Entre Eliot y Martel, Vargas Llosa sitúa en La sociedad del espectáculo de Guy
Debord, publicado en francés en 1967 (Pre-textos, 1999), que interpreta el mundo como
espectáculo, el inicio de una deriva que “implica un empobrecimiento de lo humano” que mayo
de 1968 no hará sino acentuar en un tránsito en el que, como señalan Gilles Lipovetsky y Jean
Serroy en La cultura-mundo (Anagrama, 2010), la imagen y el sonido a través de las múltiples
pantallas que pueblan la vida cotidiana actual, se hacen el soporte casi universal de la cultura.

Concebir la cultura como espectáculo implica su banalización. Supone entronizar la idea de


entretenimiento en su concepción más frívola. Añadamos masificación y tendremos a la cocina,
a la moda o al fútbol ocupando el espacio público y la inteligencia privada que debería
corresponder a la literatura, al pensamiento y a la presencia de unos intelectuales desplazados a
la periferia social.

Con el agua que se lleva la alta cultura y la crítica desaparece también el erotismo, y se
hace imposible convertir el acto sexual en arte. Banalizado también el sexo, reconducido a lo
“puramente instintivo y animal”, lo genuinamente humano se disuelve. Sólo así es posible que
se den ciertos disparates.
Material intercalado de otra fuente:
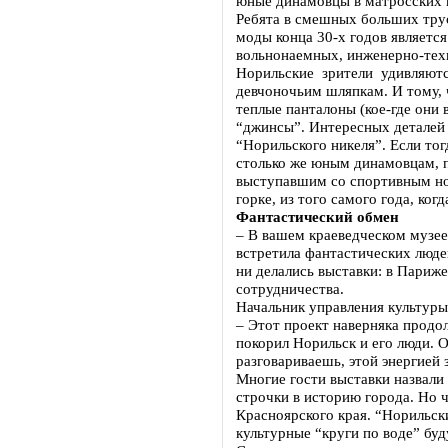
юные динамовцы в матросских 
Ребята в смешных больших трус
моды конца 30-х годов является
вольнонаемных, инженерно-тех
Норильские зрители удивляютс
девчоночьим шляпкам. И тому, 
теплые панталоны (кое-где они
“джинсы”. Интересных деталей 
“Норильского никеля”. Если тог
столько же юным динамовцам, 
выступавшим со спортивным ном
горке, из того самого года, ко
Фантастический обмен
– В вашем краеведческом музее
встретила фантастических людей
ни делались выставки: в Париже
сотрудничества.
Начальник управления культур
– Этот проект наверняка прод
покорил Норильск и его люди. О
разговариваешь, этой энергией
Многие гости выставки назвали 
строчки в историю города. Но 
Красноярского края. “Норильски
культурные “круги по воде” буд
La Junta de Extremadura, en 2009, con el apoyo de la de Andalucía,
organiza dentro de su plan de educación sexual, “unos talleres de masturbación para niños y
niñas a partir de los catorce años”.

Diseñadas las grandes líneas de lo que Vargas Llosa entiende como el gran desastre cultural de
nuestro tiempo, el lector se encuentra con la agradable sorpresa de una serie de textos recogidos
por el autor desde 1996 y que se entreveran muy bien con el hilo narrativo del libro. Hilo que
cose distintas situaciones, experiencias y reflexiones por las que ha ido pasando Vargas
Llosa. Política, poder, educación, medios de comunicación, nuevas tecnologías y religión
pasan un escrutinio que en ocasiones es de extrema dureza. La situación actual del arte, de
la crítica y de los expertos que han contribuido a crear una burbuja que en su artificiosidad y
malicia tiene muchos puntos en común con la de la construcción, le proporciona a nuestro autor
munición abundante. La Bienal de Venecia le ofrece un blanco perfecto.

Podría pensarse en un Mario Vargas Llosa que sobreactúa desde el torreón de su fama y
su vida. Tal vez, pero las voces de alarma ante la transformación de la cultura y la civilización
occidental no hacen sino subir de tono.